Most of the matters he was insisting upon were either covered by the agreement itself or were provided for in the court's order making them exceptions or conditions, as heretofore recited. The remaining matters urged by appellants' counsel related to appointment of receivers and their duties, which were matters within the discretion of the court and not the subject of agreement of the parties. See Code §§ 55-307, 55-309.
Assent to the terms of a contract may be given other than by signatures. Taylor v. Taylor, 217 Ga. 20, 23 (120 SE2d 874); Silvey v. Wynn, 102 Ga. App. 283 (115 SE2d 774).
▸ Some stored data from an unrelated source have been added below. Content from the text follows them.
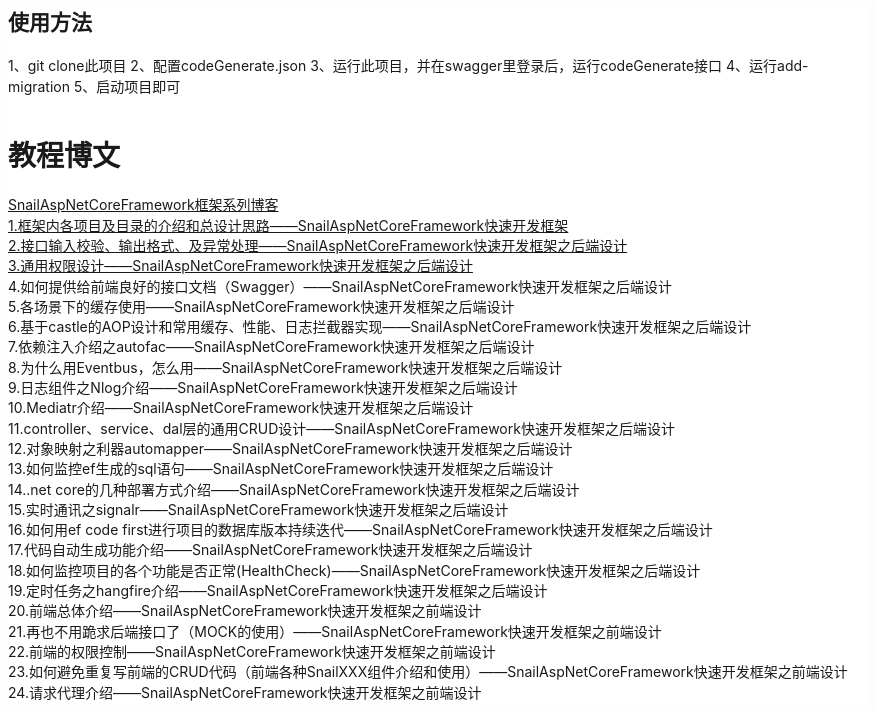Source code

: ## 使用方法
1、git clone此项目
2、配置codeGenerate.json
3、运行此项目，并在swagger里登录后，运行codeGenerate接口
4、运行add-migration
5、启动项目即可


# 教程博文
[SnailAspNetCoreFramework框架系列博客](https://www.cnblogs.com/shengyu-kmust/p/13397738.html)  
[1.框架内各项目及目录的介绍和总设计思路——SnailAspNetCoreFramework快速开发框架](https://www.cnblogs.com/shengyu-kmust/p/13453773.html)  
[2.接口输入校验、输出格式、及异常处理——SnailAspNetCoreFramework快速开发框架之后端设计](https://www.cnblogs.com/shengyu-kmust/p/13453791.html)  
[3.通用权限设计——SnailAspNetCoreFramework快速开发框架之后端设计](https://www.cnblogs.com/shengyu-kmust/p/13453799.html)    
4.如何提供给前端良好的接口文档（Swagger）——SnailAspNetCoreFramework快速开发框架之后端设计  
5.各场景下的缓存使用——SnailAspNetCoreFramework快速开发框架之后端设计  
6.基于castle的AOP设计和常用缓存、性能、日志拦截器实现——SnailAspNetCoreFramework快速开发框架之后端设计  
7.依赖注入介绍之autofac——SnailAspNetCoreFramework快速开发框架之后端设计  
8.为什么用Eventbus，怎么用——SnailAspNetCoreFramework快速开发框架之后端设计  
9.日志组件之Nlog介绍——SnailAspNetCoreFramework快速开发框架之后端设计  
10.Mediatr介绍——SnailAspNetCoreFramework快速开发框架之后端设计  
11.controller、service、dal层的通用CRUD设计——SnailAspNetCoreFramework快速开发框架之后端设计  
12.对象映射之利器automapper——SnailAspNetCoreFramework快速开发框架之后端设计  
13.如何监控ef生成的sql语句——SnailAspNetCoreFramework快速开发框架之后端设计  
14..net core的几种部署方式介绍——SnailAspNetCoreFramework快速开发框架之后端设计  
15.实时通讯之signalr——SnailAspNetCoreFramework快速开发框架之后端设计  
16.如何用ef code first进行项目的数据库版本持续迭代——SnailAspNetCoreFramework快速开发框架之后端设计  
17.代码自动生成功能介绍——SnailAspNetCoreFramework快速开发框架之后端设计  
18.如何监控项目的各个功能是否正常(HealthCheck)——SnailAspNetCoreFramework快速开发框架之后端设计  
19.定时任务之hangfire介绍——SnailAspNetCoreFramework快速开发框架之后端设计  
20.前端总体介绍——SnailAspNetCoreFramework快速开发框架之前端设计  
21.再也不用跪求后端接口了（MOCK的使用）——SnailAspNetCoreFramework快速开发框架之前端设计  
22.前端的权限控制——SnailAspNetCoreFramework快速开发框架之前端设计  
23.如何避免重复写前端的CRUD代码（前端各种SnailXXX组件介绍和使用）——SnailAspNetCoreFramework快速开发框架之前端设计  
24.请求代理介绍——SnailAspNetCoreFramework快速开发框架之前端设计  
 























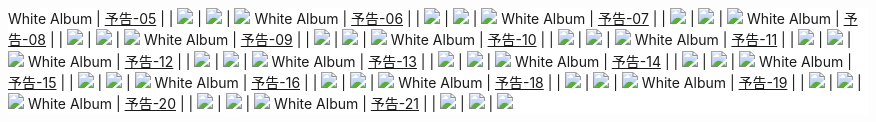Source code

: White Album | [予告-05](https://steamcommunity.com/sharedfiles/filedetails/?id=1118349061) |  | ![](https://img.shields.io/steam/subscriptions/1118349061?style=flat-square&label=subs) | ![](https://img.shields.io/steam/downloads/1118349061?style=flat-square&label=dl) | ![](https://img.shields.io/steam/size/1118349061?style=flat-square)
White Album | [予告-06](https://steamcommunity.com/sharedfiles/filedetails/?id=1118349637) |  | ![](https://img.shields.io/steam/subscriptions/1118349637?style=flat-square&label=subs) | ![](https://img.shields.io/steam/downloads/1118349637?style=flat-square&label=dl) | ![](https://img.shields.io/steam/size/1118349637?style=flat-square)
White Album | [予告-07](https://steamcommunity.com/sharedfiles/filedetails/?id=1118351810) |  | ![](https://img.shields.io/steam/subscriptions/1118351810?style=flat-square&label=subs) | ![](https://img.shields.io/steam/downloads/1118351810?style=flat-square&label=dl) | ![](https://img.shields.io/steam/size/1118351810?style=flat-square)
White Album | [予告-08](https://steamcommunity.com/sharedfiles/filedetails/?id=1118352752) |  | ![](https://img.shields.io/steam/subscriptions/1118352752?style=flat-square&label=subs) | ![](https://img.shields.io/steam/downloads/1118352752?style=flat-square&label=dl) | ![](https://img.shields.io/steam/size/1118352752?style=flat-square)
White Album | [予告-09](https://steamcommunity.com/sharedfiles/filedetails/?id=1118355179) |  | ![](https://img.shields.io/steam/subscriptions/1118355179?style=flat-square&label=subs) | ![](https://img.shields.io/steam/downloads/1118355179?style=flat-square&label=dl) | ![](https://img.shields.io/steam/size/1118355179?style=flat-square)
White Album | [予告-10](https://steamcommunity.com/sharedfiles/filedetails/?id=1118355802) |  | ![](https://img.shields.io/steam/subscriptions/1118355802?style=flat-square&label=subs) | ![](https://img.shields.io/steam/downloads/1118355802?style=flat-square&label=dl) | ![](https://img.shields.io/steam/size/1118355802?style=flat-square)
White Album | [予告-11](https://steamcommunity.com/sharedfiles/filedetails/?id=1118356723) |  | ![](https://img.shields.io/steam/subscriptions/1118356723?style=flat-square&label=subs) | ![](https://img.shields.io/steam/downloads/1118356723?style=flat-square&label=dl) | ![](https://img.shields.io/steam/size/1118356723?style=flat-square)
White Album | [予告-12](https://steamcommunity.com/sharedfiles/filedetails/?id=1118359350) |  | ![](https://img.shields.io/steam/subscriptions/1118359350?style=flat-square&label=subs) | ![](https://img.shields.io/steam/downloads/1118359350?style=flat-square&label=dl) | ![](https://img.shields.io/steam/size/1118359350?style=flat-square)
White Album | [予告-13](https://steamcommunity.com/sharedfiles/filedetails/?id=1118359855) |  | ![](https://img.shields.io/steam/subscriptions/1118359855?style=flat-square&label=subs) | ![](https://img.shields.io/steam/downloads/1118359855?style=flat-square&label=dl) | ![](https://img.shields.io/steam/size/1118359855?style=flat-square)
White Album | [予告-14](https://steamcommunity.com/sharedfiles/filedetails/?id=1118360180) |  | ![](https://img.shields.io/steam/subscriptions/1118360180?style=flat-square&label=subs) | ![](https://img.shields.io/steam/downloads/1118360180?style=flat-square&label=dl) | ![](https://img.shields.io/steam/size/1118360180?style=flat-square)
White Album | [予告-15](https://steamcommunity.com/sharedfiles/filedetails/?id=1118361003) |  | ![](https://img.shields.io/steam/subscriptions/1118361003?style=flat-square&label=subs) | ![](https://img.shields.io/steam/downloads/1118361003?style=flat-square&label=dl) | ![](https://img.shields.io/steam/size/1118361003?style=flat-square)
White Album | [予告-16](https://steamcommunity.com/sharedfiles/filedetails/?id=1118719470) |  | ![](https://img.shields.io/steam/subscriptions/1118719470?style=flat-square&label=subs) | ![](https://img.shields.io/steam/downloads/1118719470?style=flat-square&label=dl) | ![](https://img.shields.io/steam/size/1118719470?style=flat-square)
White Album | [予告-18](https://steamcommunity.com/sharedfiles/filedetails/?id=1118365833) |  | ![](https://img.shields.io/steam/subscriptions/1118365833?style=flat-square&label=subs) | ![](https://img.shields.io/steam/downloads/1118365833?style=flat-square&label=dl) | ![](https://img.shields.io/steam/size/1118365833?style=flat-square)
White Album | [予告-19](https://steamcommunity.com/sharedfiles/filedetails/?id=1118366526) |  | ![](https://img.shields.io/steam/subscriptions/1118366526?style=flat-square&label=subs) | ![](https://img.shields.io/steam/downloads/1118366526?style=flat-square&label=dl) | ![](https://img.shields.io/steam/size/1118366526?style=flat-square)
White Album | [予告-20](https://steamcommunity.com/sharedfiles/filedetails/?id=1118367402) |  | ![](https://img.shields.io/steam/subscriptions/1118367402?style=flat-square&label=subs) | ![](https://img.shields.io/steam/downloads/1118367402?style=flat-square&label=dl) | ![](https://img.shields.io/steam/size/1118367402?style=flat-square)
White Album | [予告-21](https://steamcommunity.com/sharedfiles/filedetails/?id=1118368038) |  | ![](https://img.shields.io/steam/subscriptions/1118368038?style=flat-square&label=subs) | ![](https://img.shields.io/steam/downloads/1118368038?style=flat-square&label=dl) | ![](https://img.shields.io/steam/size/1118368038?style=flat-square)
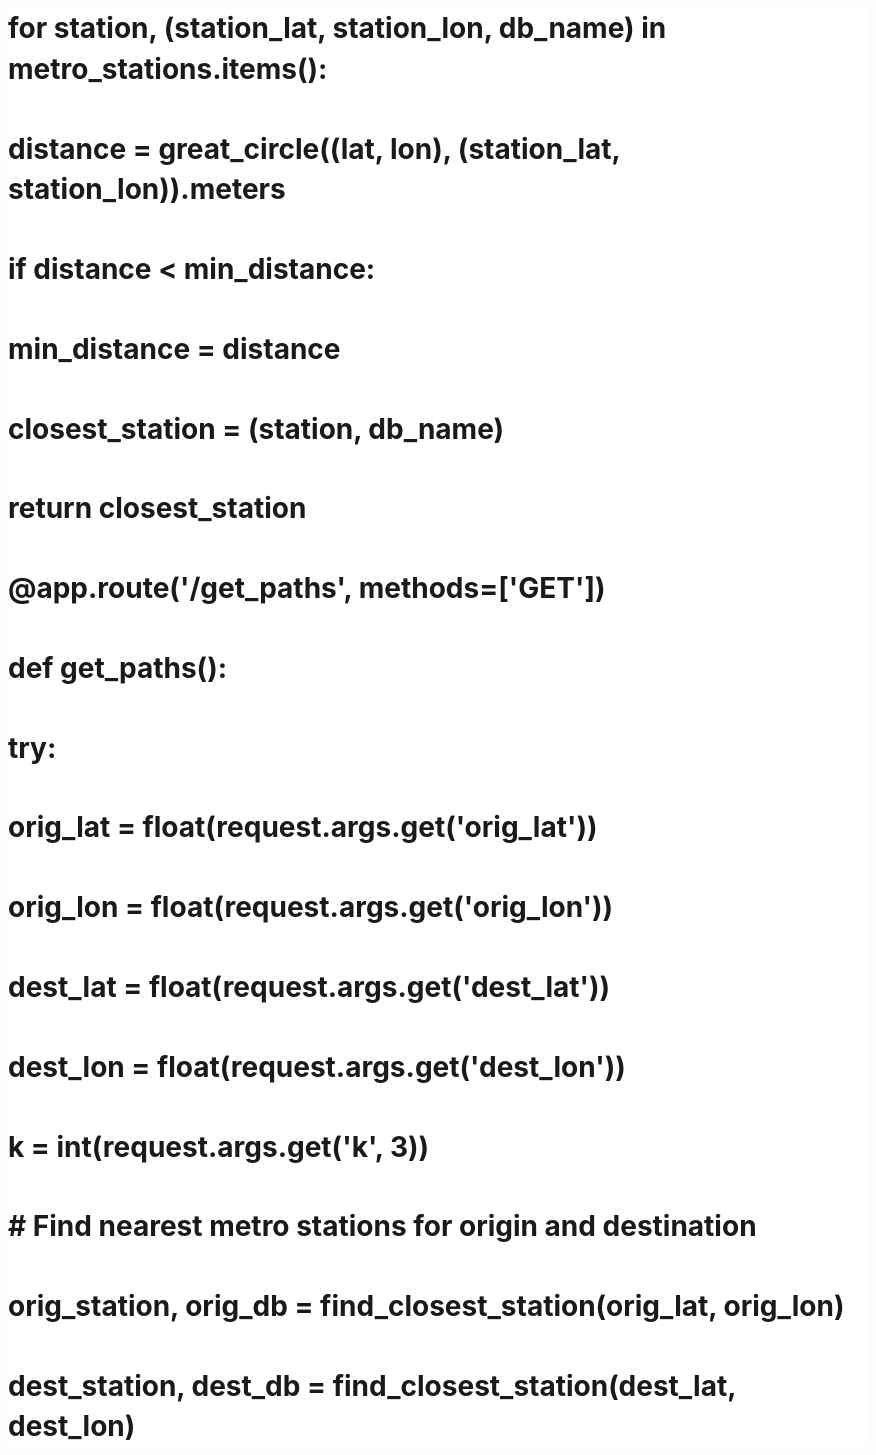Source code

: #     for station, (station_lat, station_lon, db_name) in metro_stations.items():
#         distance = great_circle((lat, lon), (station_lat, station_lon)).meters
#         if distance < min_distance:
#             min_distance = distance
#             closest_station = (station, db_name)
    
#     return closest_station

# @app.route('/get_paths', methods=['GET'])
# def get_paths():
#     try:
#         orig_lat = float(request.args.get('orig_lat'))
#         orig_lon = float(request.args.get('orig_lon'))
#         dest_lat = float(request.args.get('dest_lat'))
#         dest_lon = float(request.args.get('dest_lon'))
#         k = int(request.args.get('k', 3))

#         # Find nearest metro stations for origin and destination
#         orig_station, orig_db = find_closest_station(orig_lat, orig_lon)
#         dest_station, dest_db = find_closest_station(dest_lat, dest_lon)
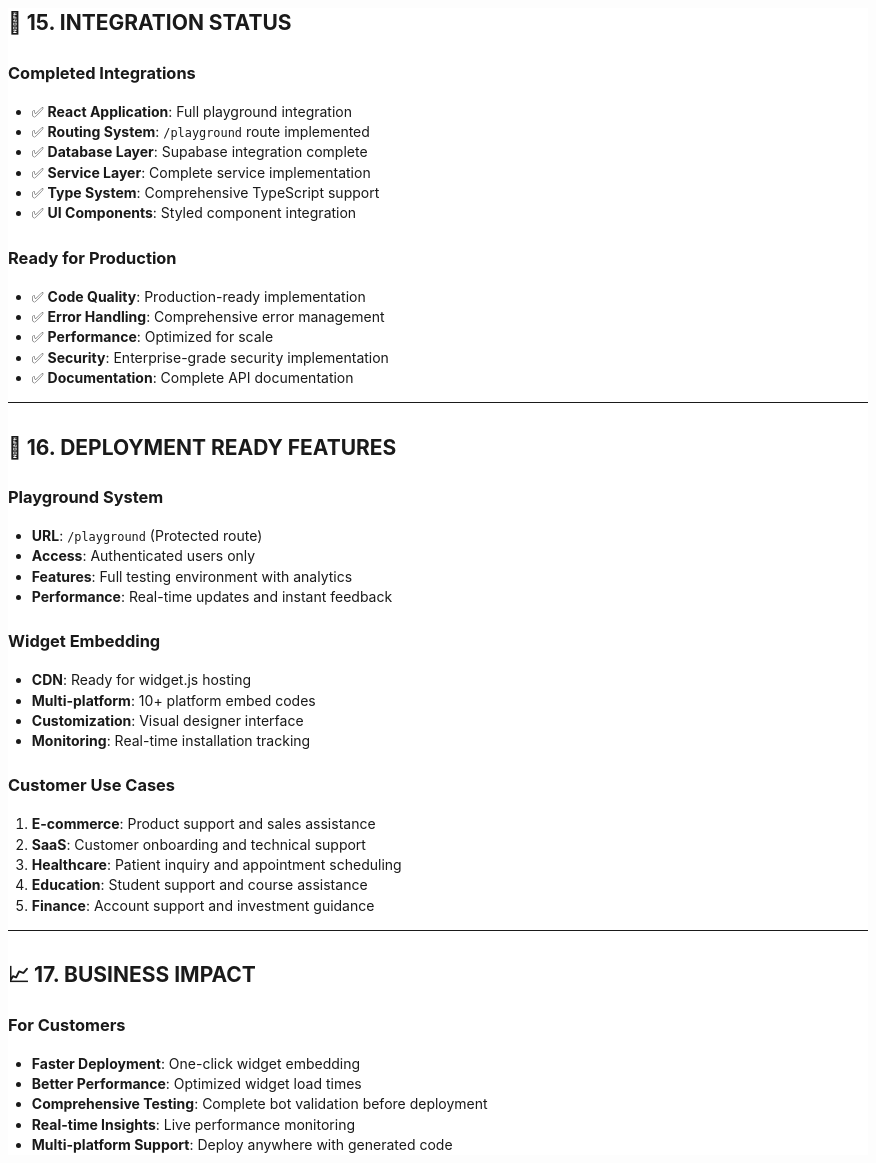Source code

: 
## 🔄 **15. INTEGRATION STATUS**

### **Completed Integrations**
- ✅ **React Application**: Full playground integration
- ✅ **Routing System**: `/playground` route implemented
- ✅ **Database Layer**: Supabase integration complete
- ✅ **Service Layer**: Complete service implementation
- ✅ **Type System**: Comprehensive TypeScript support
- ✅ **UI Components**: Styled component integration

### **Ready for Production**
- ✅ **Code Quality**: Production-ready implementation
- ✅ **Error Handling**: Comprehensive error management
- ✅ **Performance**: Optimized for scale
- ✅ **Security**: Enterprise-grade security implementation
- ✅ **Documentation**: Complete API documentation

---

## 🚀 **16. DEPLOYMENT READY FEATURES**

### **Playground System**
- **URL**: `/playground` (Protected route)
- **Access**: Authenticated users only
- **Features**: Full testing environment with analytics
- **Performance**: Real-time updates and instant feedback

### **Widget Embedding**
- **CDN**: Ready for widget.js hosting
- **Multi-platform**: 10+ platform embed codes
- **Customization**: Visual designer interface
- **Monitoring**: Real-time installation tracking

### **Customer Use Cases**
1. **E-commerce**: Product support and sales assistance
2. **SaaS**: Customer onboarding and technical support
3. **Healthcare**: Patient inquiry and appointment scheduling
4. **Education**: Student support and course assistance
5. **Finance**: Account support and investment guidance

---

## 📈 **17. BUSINESS IMPACT**

### **For Customers**
- **Faster Deployment**: One-click widget embedding
- **Better Performance**: Optimized widget load times
- **Comprehensive Testing**: Complete bot validation before deployment
- **Real-time Insights**: Live performance monitoring
- **Multi-platform Support**: Deploy anywhere with generated code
The following quotation aptly covers what transpired at the hearing: "Where counsel appear for parties before the court, and there is no question as to their authority for making such appearance and acting in behalf of the parties, all that counsel do before the court is binding upon their clients, especially when such action on the part of counsel leads to judgments and orders of the court. Such orders will not be set aside at the instance of clients *319 upon the ground that their counsel had no authority to agree thereto." Perkerson v. Reams, 84 Ga. 298, 299 (10 SE 624).
2. Appellants' contention that no evidence was introduced to justify the trial court's order cannot be sustained. The transcript shows that all counsel were given repeated opportunity to submit their clients' positions as to the court order then under consideration. They made no request to offer any evidence. Furthermore, the acts of counsel in previously approving the proposed agreement and the events which transpired at the hearing, as above indicated, authorized the entry of the order.
We find no error.
Judgment affirmed. All the Justices concur.